• Task goal
Only the lines holding the string "Settings" are needed; copy each of them from the data.
::::::::
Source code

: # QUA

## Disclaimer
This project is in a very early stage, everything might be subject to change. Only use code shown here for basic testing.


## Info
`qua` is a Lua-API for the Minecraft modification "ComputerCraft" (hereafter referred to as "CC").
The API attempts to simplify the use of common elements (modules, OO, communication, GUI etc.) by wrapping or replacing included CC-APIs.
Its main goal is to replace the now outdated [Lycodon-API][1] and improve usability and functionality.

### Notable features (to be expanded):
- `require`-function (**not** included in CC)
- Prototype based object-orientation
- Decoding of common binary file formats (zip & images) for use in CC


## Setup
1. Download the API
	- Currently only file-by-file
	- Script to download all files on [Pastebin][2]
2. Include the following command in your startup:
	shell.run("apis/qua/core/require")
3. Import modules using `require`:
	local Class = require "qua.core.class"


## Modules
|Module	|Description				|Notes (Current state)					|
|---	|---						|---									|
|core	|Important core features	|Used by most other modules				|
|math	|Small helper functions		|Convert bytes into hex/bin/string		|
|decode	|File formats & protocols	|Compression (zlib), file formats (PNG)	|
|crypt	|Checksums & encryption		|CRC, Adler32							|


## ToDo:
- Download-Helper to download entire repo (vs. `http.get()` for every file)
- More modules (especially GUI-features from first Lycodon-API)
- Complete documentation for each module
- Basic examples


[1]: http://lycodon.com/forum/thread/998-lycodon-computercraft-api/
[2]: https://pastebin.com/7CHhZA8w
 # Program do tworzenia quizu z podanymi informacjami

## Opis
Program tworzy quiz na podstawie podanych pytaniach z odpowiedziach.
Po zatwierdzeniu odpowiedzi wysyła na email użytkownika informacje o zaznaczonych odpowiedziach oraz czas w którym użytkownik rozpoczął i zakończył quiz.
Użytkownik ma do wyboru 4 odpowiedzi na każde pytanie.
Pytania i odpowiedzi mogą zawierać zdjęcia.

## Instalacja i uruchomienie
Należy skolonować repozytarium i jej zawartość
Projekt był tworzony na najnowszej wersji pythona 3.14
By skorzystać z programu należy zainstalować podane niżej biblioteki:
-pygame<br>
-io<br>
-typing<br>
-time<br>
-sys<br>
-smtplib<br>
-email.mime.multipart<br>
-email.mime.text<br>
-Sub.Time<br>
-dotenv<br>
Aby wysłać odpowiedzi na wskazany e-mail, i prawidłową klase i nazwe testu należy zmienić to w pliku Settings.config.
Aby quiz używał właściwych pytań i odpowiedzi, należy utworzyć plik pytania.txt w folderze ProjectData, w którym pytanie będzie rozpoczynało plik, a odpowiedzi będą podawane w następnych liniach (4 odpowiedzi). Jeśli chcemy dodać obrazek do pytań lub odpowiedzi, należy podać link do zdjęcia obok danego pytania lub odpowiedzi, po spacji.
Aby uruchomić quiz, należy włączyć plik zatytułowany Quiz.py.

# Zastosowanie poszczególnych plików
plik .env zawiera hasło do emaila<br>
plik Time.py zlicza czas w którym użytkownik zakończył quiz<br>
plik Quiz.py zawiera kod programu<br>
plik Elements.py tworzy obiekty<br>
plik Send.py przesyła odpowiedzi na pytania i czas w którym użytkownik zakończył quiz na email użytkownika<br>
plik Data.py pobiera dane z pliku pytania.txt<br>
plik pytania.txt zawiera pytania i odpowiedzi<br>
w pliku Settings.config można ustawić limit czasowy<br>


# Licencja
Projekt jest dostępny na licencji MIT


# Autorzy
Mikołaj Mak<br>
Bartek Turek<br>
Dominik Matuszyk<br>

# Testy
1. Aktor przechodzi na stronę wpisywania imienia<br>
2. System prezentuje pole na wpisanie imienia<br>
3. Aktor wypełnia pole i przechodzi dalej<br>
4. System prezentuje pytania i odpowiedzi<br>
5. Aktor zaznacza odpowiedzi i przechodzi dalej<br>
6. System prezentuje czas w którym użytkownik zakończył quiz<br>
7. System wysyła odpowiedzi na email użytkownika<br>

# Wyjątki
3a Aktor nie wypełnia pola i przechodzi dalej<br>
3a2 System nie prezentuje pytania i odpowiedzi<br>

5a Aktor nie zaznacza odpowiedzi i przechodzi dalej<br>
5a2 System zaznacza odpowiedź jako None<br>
::::::::
• Exercise result
Aby wysłać odpowiedzi na wskazany e-mail, i prawidłową klase i nazwe testu należy zmienić to w pliku Settings.config.
w pliku Settings.config można ustawić limit czasowy<br>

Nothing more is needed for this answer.